Detecting Malicious Websites in Depth through Analyzing Topics and Web-pages
Senhao Wen,Zhiyuan Zhao,Hanbing Yan
DOI: https://doi.org/10.1145/3199478.3199500
2018-03-16
Abstract:We are increasingly relying on HTML(Hypertext Markup Language) web-pages, including online shopping, obtaining information and handling official business, whether on a mobile phone or on a computer. But the underground industry or deliberate attacker has also targeted us. They forges misleading URLs(UniformResourceLocators) and web-pages with various tricky skills which are difficult to identify even for the professionals, so as to steal money, manipulate our devices, monitor our lives. Currently, most of the malicious websites detecting technology is based on features of URLs or Web page elements, which make us feel upset, because it is difficult to extract all the features, and its hysteresis quality make it hard to meet the requirement of tracking the rapid changes of malicious web sites, especially the phishing websites.
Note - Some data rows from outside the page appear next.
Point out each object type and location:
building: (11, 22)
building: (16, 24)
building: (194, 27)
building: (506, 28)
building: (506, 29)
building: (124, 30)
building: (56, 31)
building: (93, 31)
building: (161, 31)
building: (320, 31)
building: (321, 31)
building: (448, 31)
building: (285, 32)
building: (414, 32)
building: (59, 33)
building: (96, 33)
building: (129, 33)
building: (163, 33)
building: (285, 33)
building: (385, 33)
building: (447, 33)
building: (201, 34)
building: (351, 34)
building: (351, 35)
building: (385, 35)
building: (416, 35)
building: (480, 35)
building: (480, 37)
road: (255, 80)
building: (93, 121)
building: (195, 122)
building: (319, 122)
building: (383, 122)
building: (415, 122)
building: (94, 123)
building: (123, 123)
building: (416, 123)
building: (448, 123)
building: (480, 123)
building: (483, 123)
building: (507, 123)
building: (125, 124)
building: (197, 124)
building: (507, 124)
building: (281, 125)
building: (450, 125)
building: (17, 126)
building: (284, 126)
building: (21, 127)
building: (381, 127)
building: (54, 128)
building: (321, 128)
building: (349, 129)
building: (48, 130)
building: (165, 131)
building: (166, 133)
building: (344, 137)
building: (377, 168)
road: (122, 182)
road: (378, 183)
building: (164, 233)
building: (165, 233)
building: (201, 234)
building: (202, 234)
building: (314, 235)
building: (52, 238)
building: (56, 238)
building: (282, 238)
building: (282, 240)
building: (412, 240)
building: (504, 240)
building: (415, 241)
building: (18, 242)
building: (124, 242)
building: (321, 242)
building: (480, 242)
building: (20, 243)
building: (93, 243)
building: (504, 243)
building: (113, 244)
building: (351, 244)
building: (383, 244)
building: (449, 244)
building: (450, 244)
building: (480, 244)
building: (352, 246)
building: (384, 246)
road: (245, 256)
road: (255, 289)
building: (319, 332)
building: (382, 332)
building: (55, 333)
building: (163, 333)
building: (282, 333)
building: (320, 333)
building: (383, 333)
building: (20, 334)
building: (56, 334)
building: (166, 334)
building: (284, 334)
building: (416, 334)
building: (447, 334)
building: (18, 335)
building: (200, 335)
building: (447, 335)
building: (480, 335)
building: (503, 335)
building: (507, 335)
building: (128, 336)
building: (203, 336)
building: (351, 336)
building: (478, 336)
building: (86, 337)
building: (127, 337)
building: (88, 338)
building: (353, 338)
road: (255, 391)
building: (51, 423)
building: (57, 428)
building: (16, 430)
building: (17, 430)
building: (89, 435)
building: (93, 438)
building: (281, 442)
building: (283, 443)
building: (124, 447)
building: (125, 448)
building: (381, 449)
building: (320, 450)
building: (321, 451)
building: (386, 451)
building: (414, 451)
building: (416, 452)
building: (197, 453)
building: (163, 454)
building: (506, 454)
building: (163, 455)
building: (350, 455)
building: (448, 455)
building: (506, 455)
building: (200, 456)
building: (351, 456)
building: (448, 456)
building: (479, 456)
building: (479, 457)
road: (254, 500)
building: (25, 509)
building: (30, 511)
This paper design a thorough associated analysis model of web-pages using the technology of topic tracking, topic abnormal discovery, web-page visual similarity assessment, web-page structure analyzing, URL analyzing, Internet Resources analyzing and so on, to solve the problem of missing detecting malicious websites, especially with unknown features. The detecting model is able to discover the forged payment web-pages, fake web page which damage the reputation of the relevant organization, personal attack web-pages, tampered web page, web-page trojan, etc. In the meantime, it can track the topic of underground industry and sense the topic evolution. According to our experiments, it is effective and has high accuracy.